:: Data for analysis ::

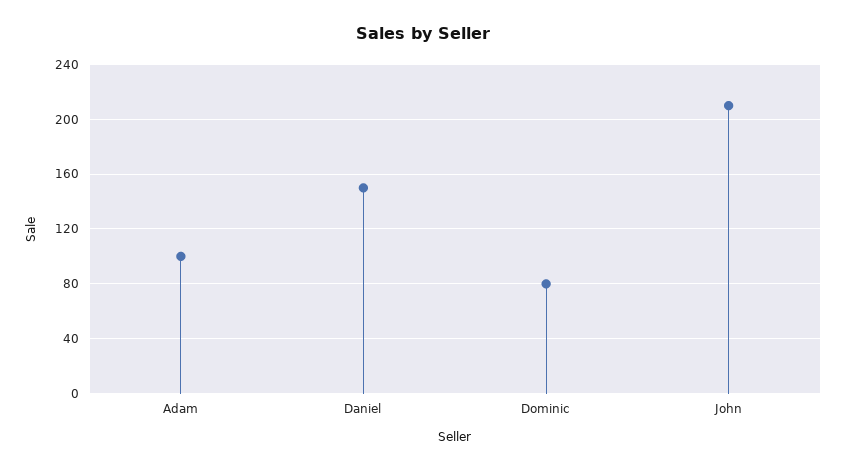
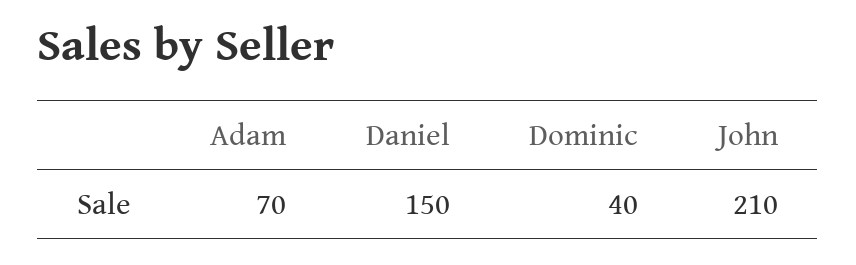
  {
-   "Adam": 100,
+   "Adam": 70,
    "Daniel": 150,
-   "Dominic": 80,
+   "Dominic": 40,
    "John": 210
  }

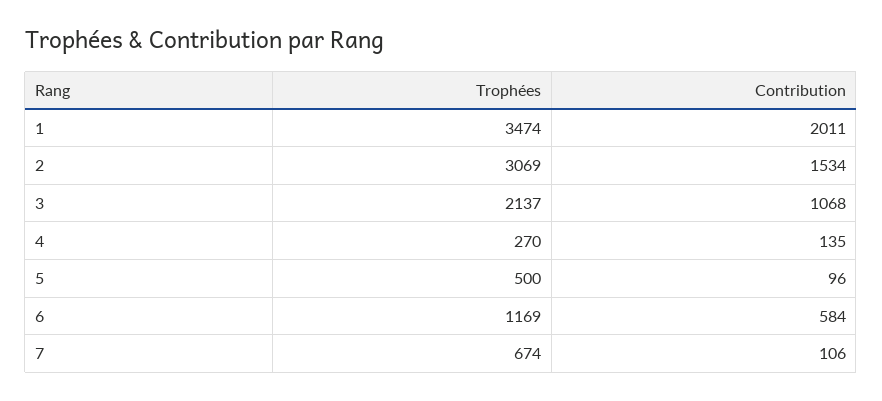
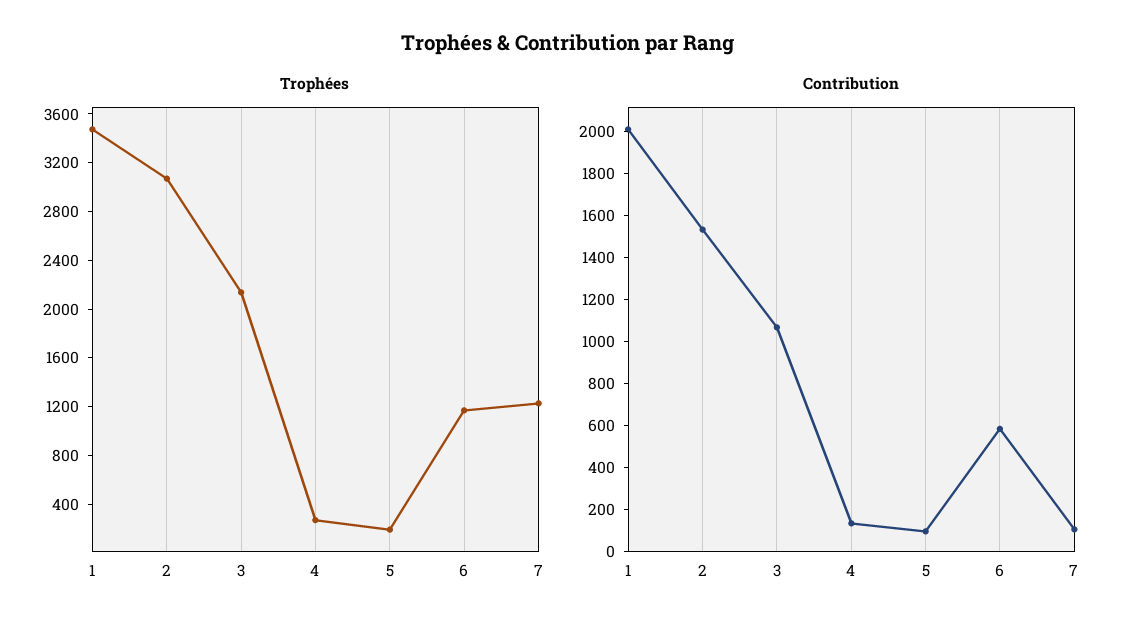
  {
    "Trophées": {
      "1": 3474,
      "2": 3069,
      "3": 2137,
      "4": 270,
-     "5": 500,
+     "5": 200,
      "6": 1169,
-     "7": 674
+     "7": 1200
    },
    "Contribution": {
      "1": 2011,
      "2": 1534,
      "3": 1068,
      "4": 135,
      "5": 96,
      "6": 584,
      "7": 106
    }
  }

:::

→ Aim of the task
Quote the records above exactly, leaving out any pictures.

→ Answer to the problem
  {
-   "Adam": 100,
+   "Adam": 70,
    "Daniel": 150,
-   "Dominic": 80,
+   "Dominic": 40,
    "John": 210
  }

  {
    "Trophées": {
      "1": 3474,
      "2": 3069,
      "3": 2137,
      "4": 270,
-     "5": 500,
+     "5": 200,
      "6": 1169,
-     "7": 674
+     "7": 1200
    },
    "Contribution": {
      "1": 2011,
      "2": 1534,
      "3": 1068,
      "4": 135,
      "5": 96,
      "6": 584,
      "7": 106
    }
  }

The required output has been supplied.